The assumptions made in the assessment are adequately protective for the general population as well as for subpopulations who may be more susceptible or highly exposed.

Risk assessment conclusion

There is no evidence to suggest a potential risk of adverse environmental effects at the exposure levels predicted for the Canadian environment from the use of ChAdOx1-S as a commercial vaccine drug product for the prevention of COVID-19 in adults in Canada. The risk to the environment associated with ChAdOx1-S is not suspected to meet the criteria in paragraphs 64(a) or (b) of CEPA. No further action is recommended.

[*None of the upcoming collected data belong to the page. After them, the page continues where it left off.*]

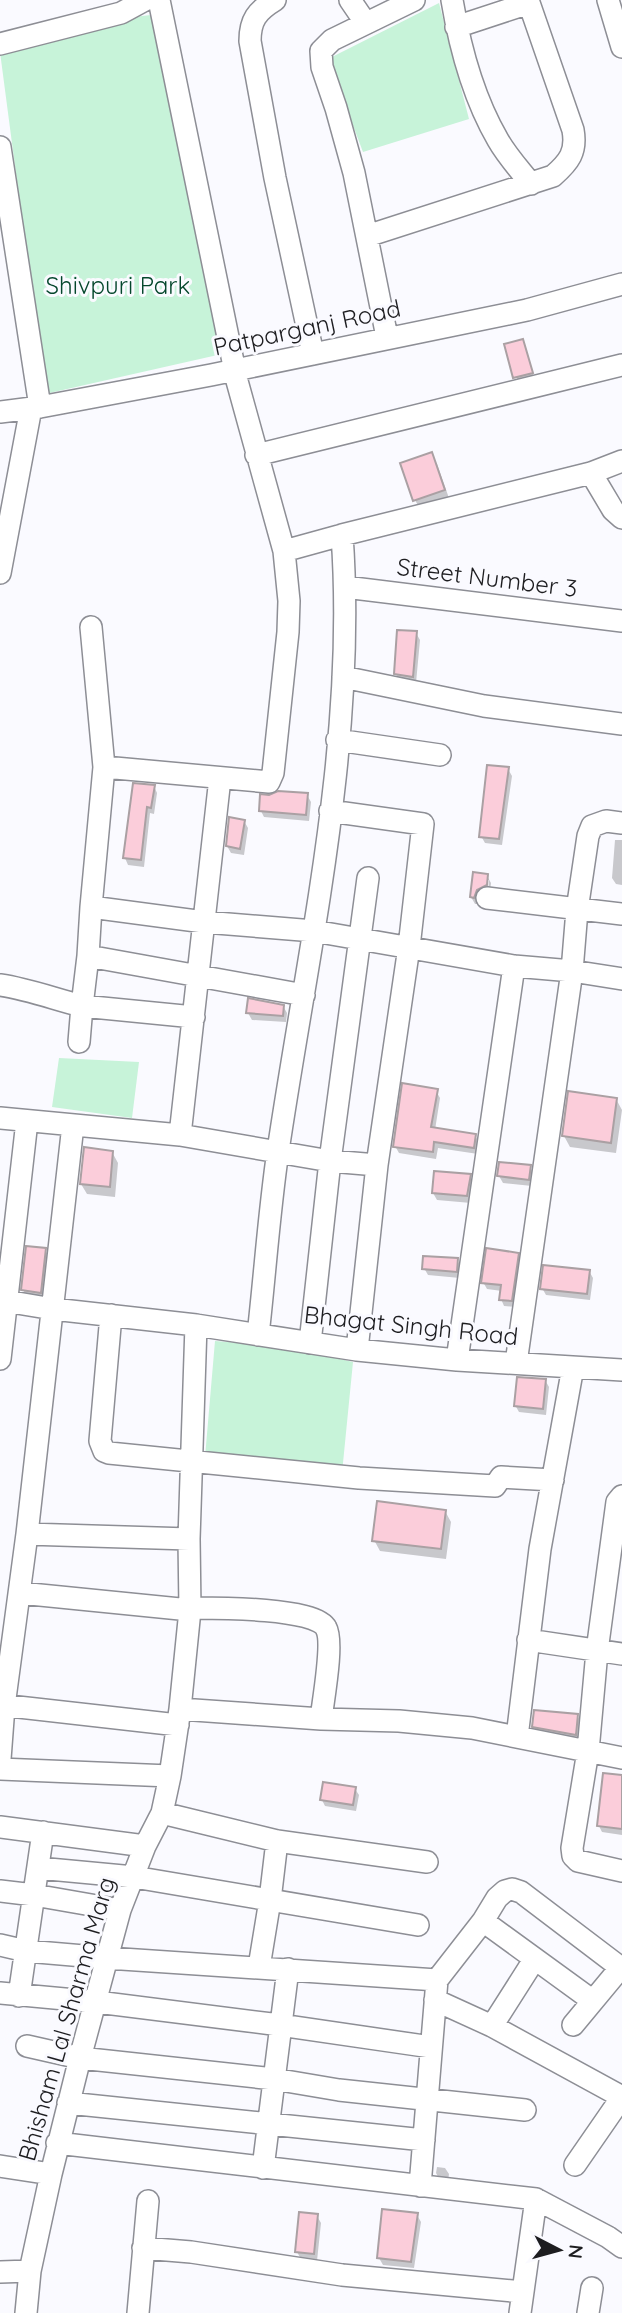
<svg xmlns="http://www.w3.org/2000/svg" width="622" height="2313" viewBox="0 0 622 2313" font-family="Quicksand,sans-serif">
<style>
.green{fill:#c7f3d9}
.shadow{fill:#0003}
.building{fill:#fbcdda;stroke:#aaa0a3;stroke-width:2}
.lines{fill:none;stroke-linecap:round;stroke-linejoin:round}
.minor-casing{stroke:#8d8e95;stroke-width:24}
.minor{stroke:#fff;stroke-width:21}
.labels{text-anchor:middle;stroke-width:6;stroke-linejoin:round;paint-order:stroke}
.park-label{font-size:24px;fill:#04472c;stroke:#fafaff}
.street-label{font-size:24px;fill:#1d1d20;stroke:#fafaff}
</style>
<rect width="100%" height="100%" fill="#fafaff"/>
<path class="green" d="M439,3L469,119L363,152L328,59Z
M151,15L222,354L45,394L0,52L133,17Z
M59,1058L139,1062L132,1118L52,1107Z
M215,1341L288,1347L353,1362L342,1473L205,1457Z"/>
<path class="shadow" d="M522,341L535,380L519,384L506,346Z
M431,454L437,464L450,501L421,511L415,500L402,464Z
M416,633L420,640L416,683L399,681L396,674Z
M508,769L512,776L502,845L485,843L481,836Z
M154,786L157,793L154,814L150,813L144,867L128,865L125,858Z
M307,795L311,802L309,821L264,817L261,811Z
M244,821L248,828L244,855L231,853L227,846Z
M615,840H622V885L616,884L612,878Z
M487,876L491,883L490,892L488,893L489,880H486L484,894L478,904H475L471,897Z
M283,1006L287,1013L286,1022L252,1020L248,1013Z
M436,1091L440,1098L435,1130L475,1136L479,1142L478,1154L438,1148L436,1159L399,1153L395,1146Z
M616,1099L622,1110L616,1153L570,1147L564,1136Z
M112,1152L118,1163L115,1197L87,1194L81,1184Z
M530,1167L534,1174L532,1186L503,1183L499,1176Z
M470,1176L473,1183L471,1203L437,1200L433,1193Z
M45,1250L51,1260L46,1303L29,1300L23,1290Z
M517,1254L521,1261L515,1307L504,1306L501,1299L502,1291L487,1289L483,1282Z
M457,1260L461,1267L460,1278L428,1275L424,1268Z
M589,1271L593,1278L590,1300L546,1295L542,1288Z
M545,1380L549,1387L546,1415L519,1412L515,1405Z
M445,1511L451,1522L446,1559L380,1551L374,1540Z
M577,1715L583,1726L581,1745L539,1737L533,1726Z
M622,1777V1835L602,1832L599,1826Z
M355,1789L359,1795L356,1811L325,1806L322,1800Z
M437,2167L445,2168L449,2174L448,2181L440,2180L436,2173Z
M417,2215L421,2222L414,2268L383,2265L379,2258Z
M317,2216L321,2223L317,2261L301,2259L297,2252Z"/>
<path class="building" d="M523,339L533,373L513,378L504,344Z
M432,452L445,490L413,501L400,463Z
M397,630L417,631L413,677L394,674Z
M487,765L509,767L499,839L479,837Z
M133,783L155,785L151,808L147,807L141,860L123,858Z
M278,791L308,793L306,815L259,811L260,794L269,795Z
M229,817L245,820L240,849L226,846Z
M473,872L488,874L487,885L477,890L474,898L470,897Z
M248,998L284,1005L283,1016L246,1013Z
M402,1083L438,1089L431,1127L476,1134L474,1148L434,1142L433,1152L393,1147Z
M568,1091L617,1098L611,1143L562,1136Z
M84,1147L113,1151L110,1187L80,1184Z
M499,1162L531,1165L529,1180L497,1176Z
M434,1171L471,1174L467,1196L432,1193Z
M26,1246L46,1248L41,1293L21,1290Z
M486,1248L519,1253L512,1301L499,1300L501,1285L481,1283Z
M423,1256L458,1258L457,1272L422,1269Z
M543,1265L590,1270L587,1294L540,1289Z
M517,1377L546,1379L543,1409L514,1406Z
M377,1501L446,1510L441,1549L372,1541Z
M534,1710L578,1714L576,1735L532,1727Z
M603,1773L622,1775V1829L597,1826Z
M323,1782L356,1787L353,1805L320,1800Z
M382,2209L418,2213L411,2262L377,2258Z
M299,2212L318,2214L314,2254L295,2252Z"/>
<g class="lines">
<g class="minor-casing">
<path id="minor" d="M159,0L237,381L284,551L342,535C357,742 308,948 278,1151C269,1212 265,1274 258,1335
M275,0C257,11 250,20 250,41L275,178L313,354
M350,0L365,22
M452,0C460,48 473,97 498,140C507,156 520,170 531,184
M608,0L622,47
M456,27L529,3
M0,44L121,13L145,0
M0,147L40,407
M367,236L553,176C569,162 577,152 573,130L528,0
M387,337L354,173L336,108L322,67L321,51L332,40L414,0
M0,412L40,407L211,375L527,310L622,284
M256,455L622,365
M591,473L613,510L622,518
M342,535L591,473L622,461
M0,573L31,408
M345,587L622,621
M91,627L104,767L269,782L273,773L288,632L289,601L284,551
M343,677L484,706L622,724
M337,740L440,755
M104,767L91,907L204,922L314,931L514,966L572,971L622,979
M330,811L423,824L409,947L377,1165L357,1350
M487,898L622,914
M91,907L88,956L304,995
M88,956L82,1006L194,1017
M0,985C28,989 54,999 82,1006L79,1042
M0,1118L180,1135L330,1161L377,1165
M180,1135L220,778
M0,1300L53,1309L196,1325L357,1350L457,1360L622,1370
M111,1315L100,1441L104,1451L109,1453L359,1478L495,1486L501,1477L553,1480
M310,1343L330,1161L368,878
M0,1359L27,1121
M457,1360L514,966
M516,1363L572,971L577,910L588,836L592,826L606,821L622,823
M622,1496L617,1502L597,1651L588,1751L572,1848L573,1856L578,1861L622,1871
M27,1534L189,1539
M20,1593L190,1610L196,1608C218,1608 316,1608 326,1628C334,1642 323,1701 321,1719
M528,1640L622,1654
M0,1705L178,1725
M180,1709L321,1719L399,1721L472,1728L622,1758
M517,1737L540,1549L573,1367
M0,1759L4,1706L27,1534L73,1125
M0,1769L170,1776
M162,1813L277,1841L427,1862
M0,1827L145,1846
M38,1868L134,1877L418,1925
M0,1891L34,1895L120,1910
M483,1921L593,2001
M0,1945L26,1951L107,1958L437,1980
M259,1967L270,1900L277,1841
M0,1993L97,2002L280,2025L431,2047
M19,1996L43,1832
M435,2000L492,2026L622,2097
M573,2025L622,1966
M492,2026L534,1960
M27,2046L80,2058L274,2079L339,2090L525,2110
M68,2103L424,2140
M57,2143L536,2199L520,2313
M575,2165L622,2097
M0,2166L51,2174
M263,2168L288,1969
M420,2186L437,1980L483,1921L497,1898L505,1891L512,1889L521,1892L621,1968
M536,2199L608,2237L622,2247
M143,2248L191,2252L342,2275L523,2292
M0,2272L30,2271
M26,2313L30,2271L51,2174L80,2058L120,1910L145,1846L162,1813L170,1776L180,1709L190,1610L189,1539L196,1325
M138,2313L148,2201
M588,2313L592,2288"/>
</g>
<use href="#minor" class="minor"/>
</g>
<g class="labels">
<g class="park-label">
<text x="118" y="294">Shivpuri Park</text>
</g>
<g class="street-label">
<text transform="translate(307 328) rotate(-12)" y="8">Patparganj Road</text>
<text transform="translate(487 578) rotate(7)" y="8">Street Number 3</text>
<text transform="translate(411 1326) rotate(6)" y="8">Bhagat Singh Road</text>
<text transform="translate(67 2019) rotate(-74)" y="8">Bhisham Lal Sharma Marg</text>
</g>
</g>
<g transform="translate(559 2250) rotate(96)" stroke="#fafaff" stroke-width="5" paint-order="stroke">
<path d="M0-5L12 26L0 18L-12 26Z" fill="#1d1d20"/>
<text y="-10" font-size="19" font-weight="bold" text-anchor="middle" fill="#1d1d20">N</text>
</g>
</svg>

Similarly, there is no evidence to suggest a potential risk of adverse human health effects at the exposure levels predicted for the general Canadian population from the use of ChAdOx1-S as a commercial vaccine drug product for the prevention of COVID-19 in adults in Canada. The risk to human health associated with ChAdOx1-S is not suspected to meet the criteria in paragraph 64(c) of CEPA. No further action is recommended.

References

Canada (1999). Canadian Environmental Protection Act, 1999. S.C. 1999, c.33. Part 6: Animate Products of Biotechnology. (viewed 2023-04-14).

O'Hara, G.A., Duncan, C.J., Ewer, K.J., Collins, K.A., Elias, S.C., Halstead, F.D., Goodman, A.L., Edwards, N.J., Reyes-Sandoval, A., Bird, P., et al. (2012). Clinical assessment of a recombinant simian adenovirus ChAd63: a potent new vaccine vector. J Infect Dis, 205:772-781.